I mean, when we have the first woman President, as we will sometime in the not-too-distant future, I think if that woman is married, people won’t want her husband having an undue influence on her job decisions. That has not happened in this Administration.

I’m making decisions pretty much the way I did as governor, and our relationship, our working relationship, has been the same since we’ve been married.

The Vice President, frankly, spends much more time with me on the issues, other than health care, and today I’m much more likely to rope him into giving me an opinion on something whether he wants to or not. That’s why he came over here today. We were having a meeting about a couple of rather dicey issues, and I sent for him, and he said, “This is not a vice-presidential decision.” And I said, “Oh, yes, it is. Sit down and tell me what your opinion is.” [Laughter] And we were laughing about it, you know, because I value his judgment.

We have a confession to make, which is that we came within a hair of naming the President PEOPLE’S Sexiest Man Alive in 1993. And we didn’t do it…

BC: Thanks a lot! [Laughter] You know I’m still too fat.

HRC: You could run a little article: “We would have but…” [Laughter]

Mrs. Clinton, could you give a sense of your own personal high and low moments of the year?

HRC: Well, I think the high moments were the Inauguration, which was an incredible experience, and then the successes of the Administration in the budget and all of the hard work that went into making that happen. And then just getting the family settled in and watching Chelsea feel more and more at home, and that was a real high.

And the worst time was my father dying, and that was terrible, and it was hard on our entire family.

And then losing our friend Vince Foster was a tragedy for everyone, however long they had known him. So those were the worst moments.

You and the President have said you would be signing a living will sometime soon.
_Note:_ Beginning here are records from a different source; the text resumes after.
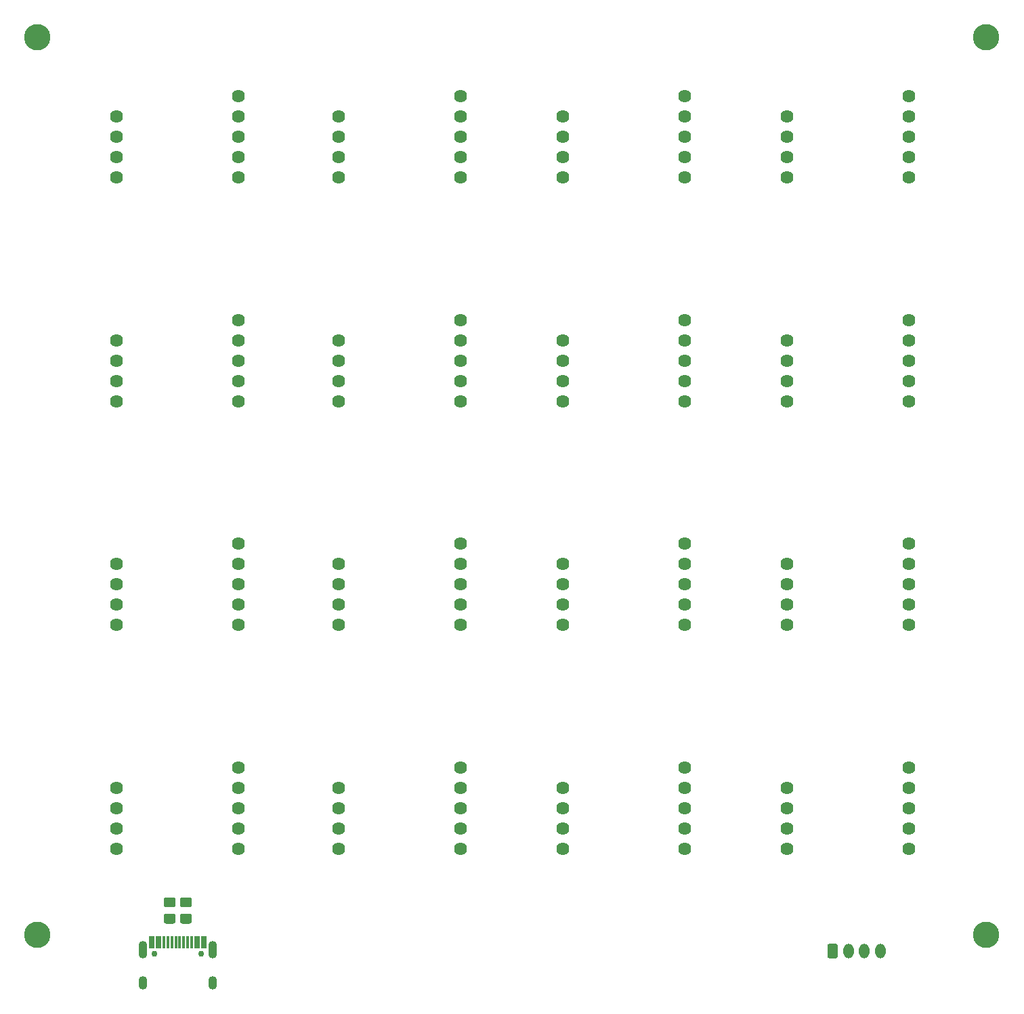
<source format=gbr>
%TF.GenerationSoftware,KiCad,Pcbnew,(5.1.6-0-10_14)*%
%TF.CreationDate,2020-09-05T22:35:40+02:00*%
%TF.ProjectId,m5matrix,6d356d61-7472-4697-982e-6b696361645f,rev?*%
%TF.SameCoordinates,Original*%
%TF.FileFunction,Soldermask,Top*%
%TF.FilePolarity,Negative*%
%FSLAX46Y46*%
G04 Gerber Fmt 4.6, Leading zero omitted, Abs format (unit mm)*
G04 Created by KiCad (PCBNEW (5.1.6-0-10_14)) date 2020-09-05 22:35:40*
%MOMM*%
%LPD*%
G01*
G04 APERTURE LIST*
%ADD10C,3.300000*%
%ADD11O,1.300000X1.850000*%
%ADD12C,1.624000*%
%ADD13R,0.700000X1.550000*%
%ADD14R,0.400000X1.550000*%
%ADD15O,1.100000X2.200000*%
%ADD16C,0.750000*%
%ADD17O,1.100000X1.700000*%
G04 APERTURE END LIST*
D10*
%TO.C,H4*%
X70866000Y-153162000D03*
%TD*%
%TO.C,H3*%
X189484000Y-40894000D03*
%TD*%
%TO.C,H2*%
X189484000Y-153162000D03*
%TD*%
%TO.C,H1*%
X70866000Y-40894000D03*
%TD*%
D11*
%TO.C,J2*%
X176244000Y-155194000D03*
X174244000Y-155194000D03*
X172244000Y-155194000D03*
G36*
G01*
X169594000Y-155848168D02*
X169594000Y-154539832D01*
G75*
G02*
X169864832Y-154269000I270832J0D01*
G01*
X170623168Y-154269000D01*
G75*
G02*
X170894000Y-154539832I0J-270832D01*
G01*
X170894000Y-155848168D01*
G75*
G02*
X170623168Y-156119000I-270832J0D01*
G01*
X169864832Y-156119000D01*
G75*
G02*
X169594000Y-155848168I0J270832D01*
G01*
G37*
%TD*%
D12*
%TO.C,U16*%
X164592000Y-134772400D03*
X164592000Y-137312400D03*
X164592000Y-139852400D03*
X164592000Y-142392400D03*
X179832000Y-142392400D03*
X179832000Y-139852400D03*
X179832000Y-137312400D03*
X179832000Y-134772400D03*
X179832000Y-132232400D03*
%TD*%
%TO.C,U15*%
X108542666Y-134772400D03*
X108542666Y-137312400D03*
X108542666Y-139852400D03*
X108542666Y-142392400D03*
X123782666Y-142392400D03*
X123782666Y-139852400D03*
X123782666Y-137312400D03*
X123782666Y-134772400D03*
X123782666Y-132232400D03*
%TD*%
%TO.C,U14*%
X136567332Y-134772400D03*
X136567332Y-137312400D03*
X136567332Y-139852400D03*
X136567332Y-142392400D03*
X151807332Y-142392400D03*
X151807332Y-139852400D03*
X151807332Y-137312400D03*
X151807332Y-134772400D03*
X151807332Y-132232400D03*
%TD*%
%TO.C,U13*%
X164592000Y-106781600D03*
X164592000Y-109321600D03*
X164592000Y-111861600D03*
X164592000Y-114401600D03*
X179832000Y-114401600D03*
X179832000Y-111861600D03*
X179832000Y-109321600D03*
X179832000Y-106781600D03*
X179832000Y-104241600D03*
%TD*%
%TO.C,U12*%
X80710526Y-134772400D03*
X80710526Y-137312400D03*
X80710526Y-139852400D03*
X80710526Y-142392400D03*
X95950526Y-142392400D03*
X95950526Y-139852400D03*
X95950526Y-137312400D03*
X95950526Y-134772400D03*
X95950526Y-132232400D03*
%TD*%
%TO.C,U11*%
X164592000Y-78790800D03*
X164592000Y-81330800D03*
X164592000Y-83870800D03*
X164592000Y-86410800D03*
X179832000Y-86410800D03*
X179832000Y-83870800D03*
X179832000Y-81330800D03*
X179832000Y-78790800D03*
X179832000Y-76250800D03*
%TD*%
%TO.C,U10*%
X136567332Y-106781600D03*
X136567332Y-109321600D03*
X136567332Y-111861600D03*
X136567332Y-114401600D03*
X151807332Y-114401600D03*
X151807332Y-111861600D03*
X151807332Y-109321600D03*
X151807332Y-106781600D03*
X151807332Y-104241600D03*
%TD*%
%TO.C,U9*%
X164592000Y-50800000D03*
X164592000Y-53340000D03*
X164592000Y-55880000D03*
X164592000Y-58420000D03*
X179832000Y-58420000D03*
X179832000Y-55880000D03*
X179832000Y-53340000D03*
X179832000Y-50800000D03*
X179832000Y-48260000D03*
%TD*%
%TO.C,U8*%
X136567332Y-78790800D03*
X136567332Y-81330800D03*
X136567332Y-83870800D03*
X136567332Y-86410800D03*
X151807332Y-86410800D03*
X151807332Y-83870800D03*
X151807332Y-81330800D03*
X151807332Y-78790800D03*
X151807332Y-76250800D03*
%TD*%
%TO.C,U7*%
X108542666Y-106781600D03*
X108542666Y-109321600D03*
X108542666Y-111861600D03*
X108542666Y-114401600D03*
X123782666Y-114401600D03*
X123782666Y-111861600D03*
X123782666Y-109321600D03*
X123782666Y-106781600D03*
X123782666Y-104241600D03*
%TD*%
%TO.C,U6*%
X136567332Y-50800000D03*
X136567332Y-53340000D03*
X136567332Y-55880000D03*
X136567332Y-58420000D03*
X151807332Y-58420000D03*
X151807332Y-55880000D03*
X151807332Y-53340000D03*
X151807332Y-50800000D03*
X151807332Y-48260000D03*
%TD*%
%TO.C,U5*%
X108542666Y-78790800D03*
X108542666Y-81330800D03*
X108542666Y-83870800D03*
X108542666Y-86410800D03*
X123782666Y-86410800D03*
X123782666Y-83870800D03*
X123782666Y-81330800D03*
X123782666Y-78790800D03*
X123782666Y-76250800D03*
%TD*%
%TO.C,U4*%
X80710526Y-106781600D03*
X80710526Y-109321600D03*
X80710526Y-111861600D03*
X80710526Y-114401600D03*
X95950526Y-114401600D03*
X95950526Y-111861600D03*
X95950526Y-109321600D03*
X95950526Y-106781600D03*
X95950526Y-104241600D03*
%TD*%
%TO.C,U3*%
X108542666Y-50800000D03*
X108542666Y-53340000D03*
X108542666Y-55880000D03*
X108542666Y-58420000D03*
X123782666Y-58420000D03*
X123782666Y-55880000D03*
X123782666Y-53340000D03*
X123782666Y-50800000D03*
X123782666Y-48260000D03*
%TD*%
%TO.C,U2*%
X80710526Y-78790800D03*
X80710526Y-81330800D03*
X80710526Y-83870800D03*
X80710526Y-86410800D03*
X95950526Y-86410800D03*
X95950526Y-83870800D03*
X95950526Y-81330800D03*
X95950526Y-78790800D03*
X95950526Y-76250800D03*
%TD*%
%TO.C,U1*%
X80710526Y-50800000D03*
X80710526Y-53340000D03*
X80710526Y-55880000D03*
X80710526Y-58420000D03*
X95950526Y-58420000D03*
X95950526Y-55880000D03*
X95950526Y-53340000D03*
X95950526Y-50800000D03*
X95950526Y-48260000D03*
%TD*%
%TO.C,R2*%
G36*
G01*
X88929738Y-150514000D02*
X89886262Y-150514000D01*
G75*
G02*
X90158000Y-150785738I0J-271738D01*
G01*
X90158000Y-151492262D01*
G75*
G02*
X89886262Y-151764000I-271738J0D01*
G01*
X88929738Y-151764000D01*
G75*
G02*
X88658000Y-151492262I0J271738D01*
G01*
X88658000Y-150785738D01*
G75*
G02*
X88929738Y-150514000I271738J0D01*
G01*
G37*
G36*
G01*
X88929738Y-148464000D02*
X89886262Y-148464000D01*
G75*
G02*
X90158000Y-148735738I0J-271738D01*
G01*
X90158000Y-149442262D01*
G75*
G02*
X89886262Y-149714000I-271738J0D01*
G01*
X88929738Y-149714000D01*
G75*
G02*
X88658000Y-149442262I0J271738D01*
G01*
X88658000Y-148735738D01*
G75*
G02*
X88929738Y-148464000I271738J0D01*
G01*
G37*
%TD*%
%TO.C,R1*%
G36*
G01*
X86897738Y-150514000D02*
X87854262Y-150514000D01*
G75*
G02*
X88126000Y-150785738I0J-271738D01*
G01*
X88126000Y-151492262D01*
G75*
G02*
X87854262Y-151764000I-271738J0D01*
G01*
X86897738Y-151764000D01*
G75*
G02*
X86626000Y-151492262I0J271738D01*
G01*
X86626000Y-150785738D01*
G75*
G02*
X86897738Y-150514000I271738J0D01*
G01*
G37*
G36*
G01*
X86897738Y-148464000D02*
X87854262Y-148464000D01*
G75*
G02*
X88126000Y-148735738I0J-271738D01*
G01*
X88126000Y-149442262D01*
G75*
G02*
X87854262Y-149714000I-271738J0D01*
G01*
X86897738Y-149714000D01*
G75*
G02*
X86626000Y-149442262I0J271738D01*
G01*
X86626000Y-148735738D01*
G75*
G02*
X86897738Y-148464000I271738J0D01*
G01*
G37*
%TD*%
D13*
%TO.C,J1*%
X91642000Y-154095400D03*
X90842000Y-154095400D03*
X85942000Y-154095400D03*
X85142000Y-154095400D03*
X85142000Y-154095400D03*
X85942000Y-154095400D03*
X90842000Y-154095400D03*
X91642000Y-154095400D03*
D14*
X86642000Y-154095400D03*
X87142000Y-154095400D03*
X87642000Y-154095400D03*
X88642000Y-154095400D03*
X89142000Y-154095400D03*
X89642000Y-154095400D03*
X90142000Y-154095400D03*
X88142000Y-154095400D03*
D15*
X92712000Y-155010400D03*
X84072000Y-155010400D03*
D16*
X85502000Y-155540400D03*
D17*
X84072000Y-159190400D03*
D16*
X91282000Y-155540400D03*
D17*
X92712000Y-159190400D03*
%TD*%
M02*

</source>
Could you explain why, and whether you would urge others to do the same?

HRC: Well, one of the things that became very clear to me, both because of the work I did on health care and spending all those days in the hospital with my dad, is that most of us still will not talk about death, will not talk about the process of dying. And so we don’t share our feelings with our friends and family, particularly family members, who are often put into the position of having to make very difficult, painful decisions without knowing what their loved one would want. And so part of what I came away from those experiences with was a feeling that we had to do that. We talked about it, but in kind of general terms. I mean, you don’t come home and sit around the dinner table and talk about it. You have to plan to talk about it.

When I was in the hospital with my father, a lot of doctors would tell me that someone would be brought in—usually an elderly person, but not always—and the question would be, do we maintain this person on life support? What do we do if they stop breathing? Do we engage in the most extreme forms of respiratory assistance? And the doctors would tell me that often what would happen is that family members would gather, and because they’d never talked about it, they would be divided. And sometimes there would be a family member, maybe a child, who had felt alienated from the rest of the family, and that person would show up and take the opposite point of view And doctors were put in an impossible position. So that’s the kind of situation we should try to avoid.

We’ve heard that you carry a prayer in your pocket. Do you have a special prayer?

HRC: Oh, I…yeah. I have a lot of special prayers, and you know I rely on those in my daily life. I sure do.

I carry a lot of them with me, but it’s not something I really talk about. Except I would say this: There is just a real opportunity for people, through regular prayer and contemplation or just taking a few minutes out to think about themselves, to gain strength. And if it becomes a habit, it’s always there for you. And I just hope more people, whatever their religious faith or spiritual beliefs might be, would try that. It can provide a great source of strength.